E' successo quando il primo dei tre consulenti di Spea a parlare, l'ingegnere Giovanni Ferro, ha spiegato di voler mostrare alcune slide. Slide che però non erano state preannunciate così il pm Walter Cotugno si è opposto. Il presidente del collegio ha mediato chiedendo 30 minuti di sospensione per permettere alle parti di visionare le slide.

Gli avvocati di Spea Romanelli e Del Deo hanno fatto notare che era già successo nel processo che un consulente, l'ingegnere Paolo Rugarli, delle parti civili, presentasse delle slide senza prima inviarle alle parti.
Da qui l'equilibrata e inevitabile mediazione di sospendere l'udienza per per permettere la visione delle slide prima della loro illustrazione da parte dell'ingegnere Ferro.

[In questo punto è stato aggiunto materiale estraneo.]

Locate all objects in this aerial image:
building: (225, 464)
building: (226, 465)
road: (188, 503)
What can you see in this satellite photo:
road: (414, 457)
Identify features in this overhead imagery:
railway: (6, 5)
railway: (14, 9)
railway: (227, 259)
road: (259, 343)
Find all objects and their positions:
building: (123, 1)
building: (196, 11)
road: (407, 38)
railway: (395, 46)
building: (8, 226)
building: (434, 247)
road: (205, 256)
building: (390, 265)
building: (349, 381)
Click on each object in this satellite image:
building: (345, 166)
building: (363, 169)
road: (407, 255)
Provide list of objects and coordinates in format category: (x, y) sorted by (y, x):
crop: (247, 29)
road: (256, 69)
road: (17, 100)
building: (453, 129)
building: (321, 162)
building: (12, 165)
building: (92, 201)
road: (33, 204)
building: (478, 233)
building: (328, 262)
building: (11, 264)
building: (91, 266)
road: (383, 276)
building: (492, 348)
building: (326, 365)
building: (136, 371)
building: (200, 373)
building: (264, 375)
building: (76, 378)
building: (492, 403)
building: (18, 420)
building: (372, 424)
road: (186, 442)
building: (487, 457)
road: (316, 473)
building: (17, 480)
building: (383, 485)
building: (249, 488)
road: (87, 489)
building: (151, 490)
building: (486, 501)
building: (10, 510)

Alla ripresa dell'udienza, alle 11, si è decisi che slide saranno inviate alle parti, in modo che possano essere esaminate, anche tenendo conto del fatto che il controesame da parte dei tecnici dei pm avverrò fra circa un mese.

Poi Ferro ha raccontato le fasi della nascita del viadotto Polcevera e delle tre pile sottolineando come lo stesso ingegnere Morandi era una sorta di direttore dei lavori insieme al cooprogettista Cherubini. 

Dopo circa 25 minuti ha parlato il secondo consulente Spea, l'ingegnere Paolo Riva che ha parlato della consistenza del calcestruzzo,  sottolineando l'importanza dei cavi che devono essere tirati per provocare la compressione nel calcestruzzo e spiegando la differenza fra cavi tesi prima o tesi dopo, come è accaduto sul Morandi. "Dopo la fase di pretensione si avviata la iniezione delle guaine che custodiscono i cavi, generando la protezione dei cavi. Per la iniezione del cemento devono esserci degli sfiati per consentire l'iniezione completa delle guaine" ha spiegato Riva.

La tesi dei consulenti di Spea, come quella dei tecnici di Autostrade per l'Italia, è che a provocare il crollo sia stato un difetto di costruzione sulla pila 9 avvenuto nel 1966, mai rivelato dai costruttori e impossibile da diagnosticare. Come a dire: Autostrade quando ancora era statale nel affidare la rete ad Aspi dei Benetton non ha ma rivelato di questo vizio di costruzione, e non è un caso che sia sparito il diario dei cantieri e non sia stato effettuato il collaudo statico sul Polcevera.


A creare il buco, a detta dei consulenti di Spea, sarebbe stata la mancata iniezione di malta nella sommità dello strallo, così la rastrelliera, posta in cima alla pila, che non era bloccata dalla malta, quando sono stati tirati i cavi si è accartocciata.

Questa anomalia durante la costruzione del ponte avrebbe provocato un cedimento dell'impalcato, la strada del ponte, di molti centimetri. Un errore di costruzione che avrebbe dovuto indurre il direttore dei cantiere a rifare la pila 9 che invece sarebbe stata rattoppata con un cavo longitudinale a rinforzare le viscere del ponte, all'interno dell'impalcato, cavo non previsto dal progetto originario di Morandi e scoperto quando è stata rifatta la pila 11.